The fourteenth section is concerned with the motion of minute corpuscles, with applications to the corpuscular theory of light.

The second book is devoted to the discussion of the motion of bodies in resisting mediums: there are fifty-three propositions besides lemmas, scholia, etc.

In the first section, Newton considered the motion of a particle or sphere moving in a medium whose resistance varies as the velocity of the particle: in the second section the resistance is assumed to vary as the square of the velocity: and in the third section the resistance is supposed to consist of two terms, one varying as the velocity and the other as the square of the velocity. The fourth section is on spiral motion caused by resistance of the medium.

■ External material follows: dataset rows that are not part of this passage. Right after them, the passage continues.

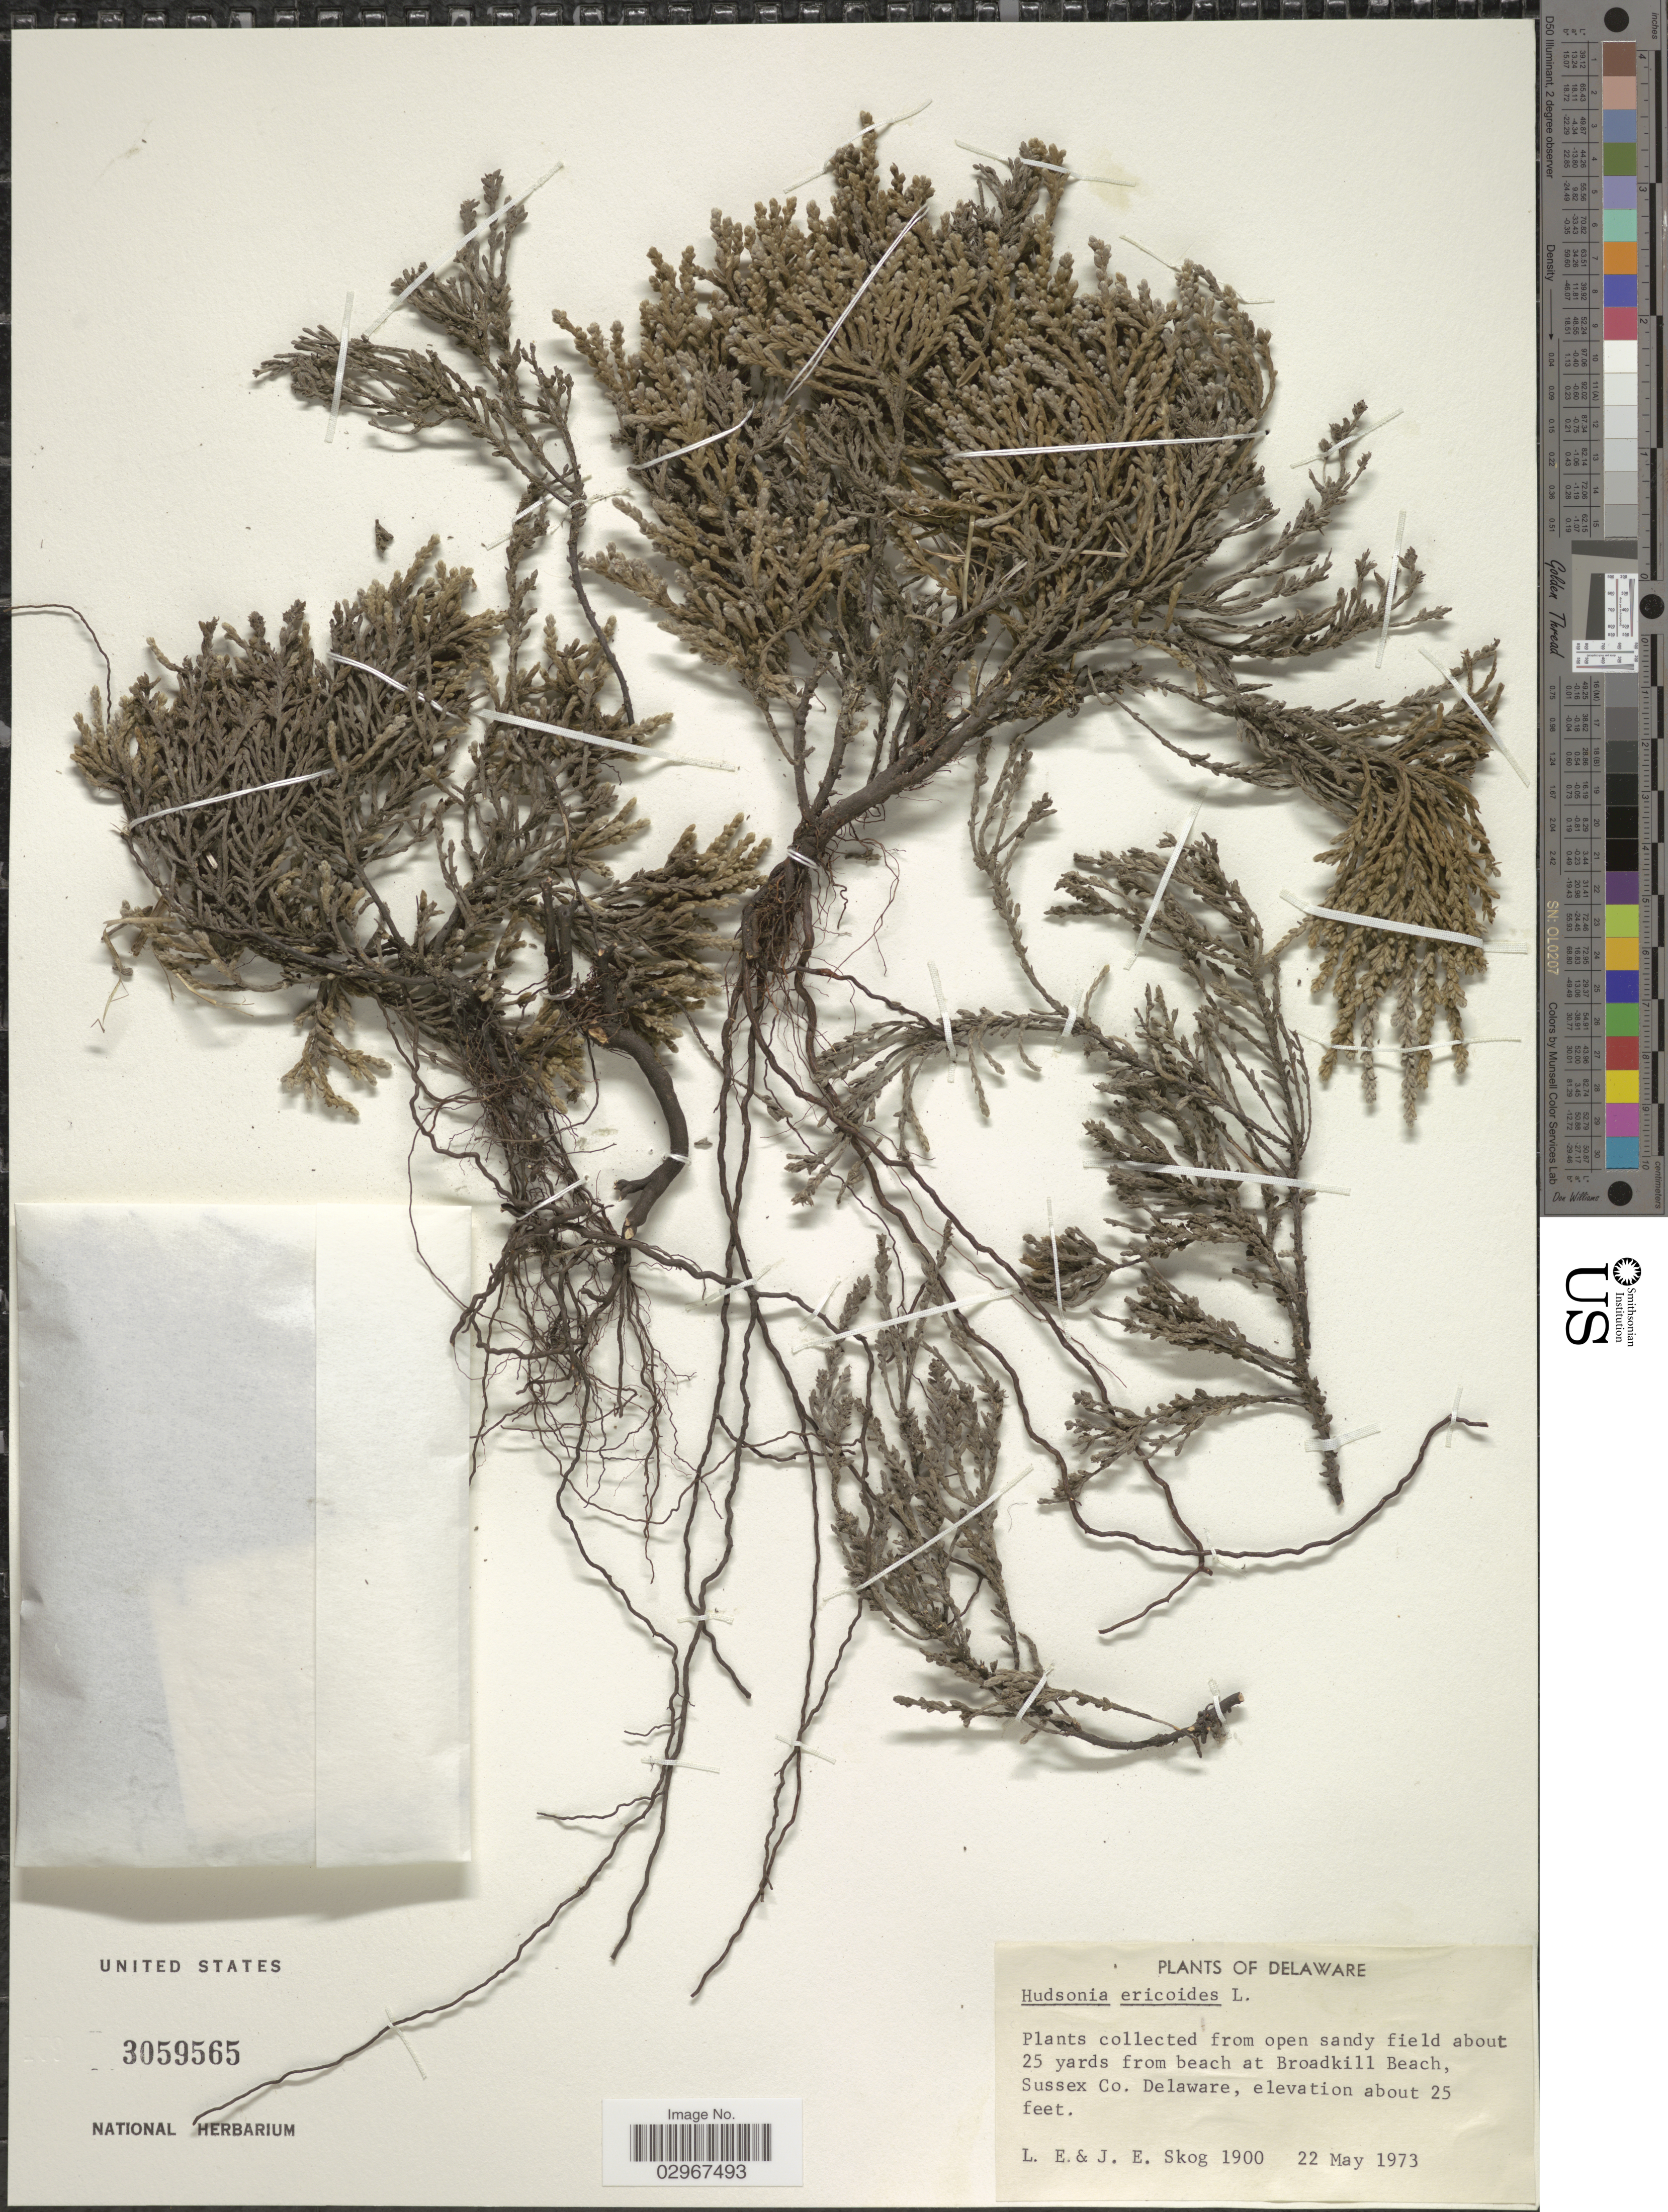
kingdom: Plantae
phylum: Tracheophyta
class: Magnoliopsida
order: Malvales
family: Cistaceae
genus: Hudsonia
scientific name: Hudsonia ericoides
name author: L.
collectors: L. E. Skog & J. E. Skog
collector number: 1900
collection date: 1973-05-22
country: United States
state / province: Delaware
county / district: Sussex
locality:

The fifth section deals with the density and pressure of liquids and gases at rest (Hydrostatics).

[236]
]The sixth section treats of the motion of pendulums in a resisting medium; and the seventh section is concerned with the motion of fluids, and the resistance they offer to the motion of projectiles. The latter section contains the celebrated statement of the form of the solid of least resistance, whose demonstration proved a puzzle to mathematicians until the invention of the calculus of variations. Newton’s solution is in the Portsmouth papers, and elsewhere I have published it: it involves the use of fluxions, and it is probable that it was his failure to translate this demonstration into geometrical language that led him to give the result without a proof.

The eighth section deals with the motion of waves with applications to the theory of sound and the undulatory theory of light; and the ninth section deals with vortices; it is here shown that the theory of vortices suggested by Descartes to explain the motion of the solar system is untenable.

This book created the theory of hydrodynamics. Much of it is incomplete, but it is astonishing that Newton proved as much as he did; of course to-day no one would suggest that the best way of attacking these problems is by Newtonian geometrical methods.